DIGITAL LIBRARY
ADVANTAGES AND LIMITATIONS OF LINEAR CANONICAL CORRELATION ANALYSIS (LCCA)
University of Zagreb, Faculty of Teacher Education (CROATIA)
About this paper:
Appears in: ICERI2019 Proceedings
Publication year: 2019
Pages: 6332-6338
ISBN: 978-84-09-14755-7
ISSN: 2340-1095
doi: 10.21125/iceri.2019.1527
Conference name: 12th annual International Conference of Education, Research and Innovation
Dates: 11-13 November, 2019
Location: Seville, Spain
Abstract:
Linear canonical correlation analysis is a multivariate parametric test that determines the relationship between two sets of variables. In educational sciences LCCA is very useful because it enables the determination of latent correlation factors, i.e., models through canonical functions. The paper deals with limitations in using LCCA, such as: sample size, outliers, linearity, homoscedasticity Vs. heteroscedasticity, multicollinearity and normal distribution.

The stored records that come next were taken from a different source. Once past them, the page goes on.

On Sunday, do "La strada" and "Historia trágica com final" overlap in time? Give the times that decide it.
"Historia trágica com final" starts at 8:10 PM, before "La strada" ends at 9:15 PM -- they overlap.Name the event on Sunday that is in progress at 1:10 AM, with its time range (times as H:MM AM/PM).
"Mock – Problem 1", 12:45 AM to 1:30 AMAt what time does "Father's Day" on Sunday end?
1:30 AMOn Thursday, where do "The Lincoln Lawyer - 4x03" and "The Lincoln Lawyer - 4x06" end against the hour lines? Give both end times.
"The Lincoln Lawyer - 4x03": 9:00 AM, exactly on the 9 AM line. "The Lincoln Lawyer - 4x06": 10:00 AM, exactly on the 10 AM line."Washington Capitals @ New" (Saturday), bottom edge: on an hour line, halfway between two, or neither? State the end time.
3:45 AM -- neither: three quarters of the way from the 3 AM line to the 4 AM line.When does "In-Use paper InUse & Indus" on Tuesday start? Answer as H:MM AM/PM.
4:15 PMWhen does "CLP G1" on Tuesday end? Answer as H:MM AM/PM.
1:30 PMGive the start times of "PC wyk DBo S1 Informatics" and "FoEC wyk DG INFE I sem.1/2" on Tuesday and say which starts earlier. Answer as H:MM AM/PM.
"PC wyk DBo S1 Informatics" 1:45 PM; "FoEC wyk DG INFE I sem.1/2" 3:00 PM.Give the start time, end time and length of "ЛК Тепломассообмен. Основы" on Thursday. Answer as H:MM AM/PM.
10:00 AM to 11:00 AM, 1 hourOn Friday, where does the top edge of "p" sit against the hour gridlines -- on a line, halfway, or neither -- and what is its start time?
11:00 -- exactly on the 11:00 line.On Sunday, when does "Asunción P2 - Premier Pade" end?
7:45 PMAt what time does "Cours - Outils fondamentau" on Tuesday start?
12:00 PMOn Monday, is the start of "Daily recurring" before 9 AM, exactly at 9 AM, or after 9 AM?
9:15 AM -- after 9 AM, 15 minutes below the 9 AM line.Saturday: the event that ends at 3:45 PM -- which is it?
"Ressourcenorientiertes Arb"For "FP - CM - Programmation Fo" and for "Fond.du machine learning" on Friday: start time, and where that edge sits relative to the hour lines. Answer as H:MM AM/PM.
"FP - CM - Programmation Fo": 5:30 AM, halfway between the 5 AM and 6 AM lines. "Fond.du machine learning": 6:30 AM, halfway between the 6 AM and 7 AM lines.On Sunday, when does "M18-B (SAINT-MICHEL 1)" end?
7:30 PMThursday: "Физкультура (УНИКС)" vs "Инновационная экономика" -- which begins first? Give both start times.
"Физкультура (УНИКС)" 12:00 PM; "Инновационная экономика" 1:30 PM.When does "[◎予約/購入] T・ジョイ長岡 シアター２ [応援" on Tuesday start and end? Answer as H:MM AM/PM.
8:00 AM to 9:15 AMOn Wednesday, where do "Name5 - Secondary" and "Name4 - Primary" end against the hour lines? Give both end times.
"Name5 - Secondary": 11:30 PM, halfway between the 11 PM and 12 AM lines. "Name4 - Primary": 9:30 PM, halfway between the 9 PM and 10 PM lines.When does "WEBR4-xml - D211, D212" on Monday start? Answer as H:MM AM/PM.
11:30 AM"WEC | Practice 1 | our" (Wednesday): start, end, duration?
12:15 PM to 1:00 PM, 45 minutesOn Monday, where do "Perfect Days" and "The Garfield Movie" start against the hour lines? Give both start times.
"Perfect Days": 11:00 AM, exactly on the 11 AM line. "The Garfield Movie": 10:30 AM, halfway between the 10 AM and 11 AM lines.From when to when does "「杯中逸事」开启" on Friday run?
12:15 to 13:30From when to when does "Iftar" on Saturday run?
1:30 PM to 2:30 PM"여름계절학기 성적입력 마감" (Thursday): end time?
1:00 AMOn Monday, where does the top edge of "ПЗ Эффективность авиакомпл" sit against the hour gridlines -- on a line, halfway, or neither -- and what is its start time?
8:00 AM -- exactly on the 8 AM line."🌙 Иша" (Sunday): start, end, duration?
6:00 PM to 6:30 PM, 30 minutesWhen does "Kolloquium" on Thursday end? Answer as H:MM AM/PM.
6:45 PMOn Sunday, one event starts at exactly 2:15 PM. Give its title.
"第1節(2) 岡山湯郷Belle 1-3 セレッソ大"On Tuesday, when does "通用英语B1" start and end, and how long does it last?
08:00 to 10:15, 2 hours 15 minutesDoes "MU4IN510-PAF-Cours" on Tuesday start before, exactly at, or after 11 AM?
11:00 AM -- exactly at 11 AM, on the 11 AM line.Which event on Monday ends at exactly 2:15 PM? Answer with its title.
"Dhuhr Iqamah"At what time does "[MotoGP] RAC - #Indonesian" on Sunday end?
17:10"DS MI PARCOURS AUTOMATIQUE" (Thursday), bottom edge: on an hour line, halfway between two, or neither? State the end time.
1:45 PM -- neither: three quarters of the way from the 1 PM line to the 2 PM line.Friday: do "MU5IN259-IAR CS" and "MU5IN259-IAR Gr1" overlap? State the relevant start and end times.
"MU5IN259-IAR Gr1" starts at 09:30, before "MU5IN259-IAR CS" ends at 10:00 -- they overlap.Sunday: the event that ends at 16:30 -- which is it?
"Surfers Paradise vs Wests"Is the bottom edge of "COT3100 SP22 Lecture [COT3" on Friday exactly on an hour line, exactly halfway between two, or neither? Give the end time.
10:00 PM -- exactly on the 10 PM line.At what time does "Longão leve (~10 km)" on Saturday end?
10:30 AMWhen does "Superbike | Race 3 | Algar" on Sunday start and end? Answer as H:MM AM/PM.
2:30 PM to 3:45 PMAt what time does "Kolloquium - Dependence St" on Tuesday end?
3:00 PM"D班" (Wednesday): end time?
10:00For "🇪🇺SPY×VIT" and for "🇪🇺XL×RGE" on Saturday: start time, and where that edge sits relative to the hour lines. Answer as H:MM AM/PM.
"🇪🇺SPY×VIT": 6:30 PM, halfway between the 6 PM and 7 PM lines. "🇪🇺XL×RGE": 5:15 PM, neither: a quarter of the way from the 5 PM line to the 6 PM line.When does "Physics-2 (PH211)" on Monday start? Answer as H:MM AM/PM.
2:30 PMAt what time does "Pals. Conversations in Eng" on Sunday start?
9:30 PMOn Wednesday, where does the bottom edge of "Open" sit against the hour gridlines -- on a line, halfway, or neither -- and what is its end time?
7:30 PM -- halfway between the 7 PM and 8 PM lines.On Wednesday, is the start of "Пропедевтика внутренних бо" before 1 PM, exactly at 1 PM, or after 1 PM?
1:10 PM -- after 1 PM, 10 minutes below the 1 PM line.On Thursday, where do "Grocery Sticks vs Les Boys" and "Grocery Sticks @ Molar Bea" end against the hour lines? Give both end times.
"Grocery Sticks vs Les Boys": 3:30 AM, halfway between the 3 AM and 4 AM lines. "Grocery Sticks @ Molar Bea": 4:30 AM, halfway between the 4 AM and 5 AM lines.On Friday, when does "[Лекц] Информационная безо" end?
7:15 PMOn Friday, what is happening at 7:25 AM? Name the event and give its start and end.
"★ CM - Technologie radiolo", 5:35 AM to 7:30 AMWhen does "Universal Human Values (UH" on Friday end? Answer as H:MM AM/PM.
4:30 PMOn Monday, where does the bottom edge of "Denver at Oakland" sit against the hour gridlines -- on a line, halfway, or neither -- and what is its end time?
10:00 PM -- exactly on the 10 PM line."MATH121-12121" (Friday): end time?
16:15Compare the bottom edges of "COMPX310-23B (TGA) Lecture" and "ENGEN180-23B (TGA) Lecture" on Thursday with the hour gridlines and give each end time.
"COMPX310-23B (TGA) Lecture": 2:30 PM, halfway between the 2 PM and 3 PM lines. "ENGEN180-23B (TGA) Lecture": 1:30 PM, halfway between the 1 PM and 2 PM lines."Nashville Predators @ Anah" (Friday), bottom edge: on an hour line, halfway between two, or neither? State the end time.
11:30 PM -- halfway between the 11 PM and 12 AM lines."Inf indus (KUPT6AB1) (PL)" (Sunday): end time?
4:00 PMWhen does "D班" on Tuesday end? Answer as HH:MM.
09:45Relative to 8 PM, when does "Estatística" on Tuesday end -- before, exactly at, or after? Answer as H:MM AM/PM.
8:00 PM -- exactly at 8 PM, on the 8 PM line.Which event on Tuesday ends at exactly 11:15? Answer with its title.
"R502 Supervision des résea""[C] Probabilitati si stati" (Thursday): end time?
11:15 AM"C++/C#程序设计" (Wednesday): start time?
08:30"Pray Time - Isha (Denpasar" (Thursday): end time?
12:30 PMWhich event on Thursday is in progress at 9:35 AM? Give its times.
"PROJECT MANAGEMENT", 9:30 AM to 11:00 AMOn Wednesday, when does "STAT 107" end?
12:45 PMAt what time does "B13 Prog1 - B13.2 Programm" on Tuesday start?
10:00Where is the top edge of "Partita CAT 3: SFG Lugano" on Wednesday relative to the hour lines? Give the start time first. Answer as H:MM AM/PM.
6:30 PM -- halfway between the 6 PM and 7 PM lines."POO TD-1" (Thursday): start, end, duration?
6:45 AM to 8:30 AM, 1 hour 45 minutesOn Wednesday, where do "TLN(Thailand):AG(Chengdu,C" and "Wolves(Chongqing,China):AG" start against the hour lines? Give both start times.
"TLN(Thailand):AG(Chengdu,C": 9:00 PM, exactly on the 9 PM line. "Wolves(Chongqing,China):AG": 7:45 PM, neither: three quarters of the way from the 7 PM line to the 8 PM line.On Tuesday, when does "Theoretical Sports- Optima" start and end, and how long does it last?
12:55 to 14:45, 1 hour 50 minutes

A model of two sets of manifest variables that is determined with two canonical functions is presented through a research example carried out in the field of Educational Sciences, area of Social Sciences. The values of canonical loads and standardized canonical coefficients are interpreted with respect to certain variations in the model and certain raw data restrictions in correlation, i.e., linear, models. The values in the linear algebra, such as eigenvalues and eigenvectors, are also elaborated.Problem of non interpretability of canonical function, i.e. canonical factors from 2 sets of variables is also discussed.
Keywords:
Linear canonical correlation analysis, canonical loads and standardized canonical coefficient.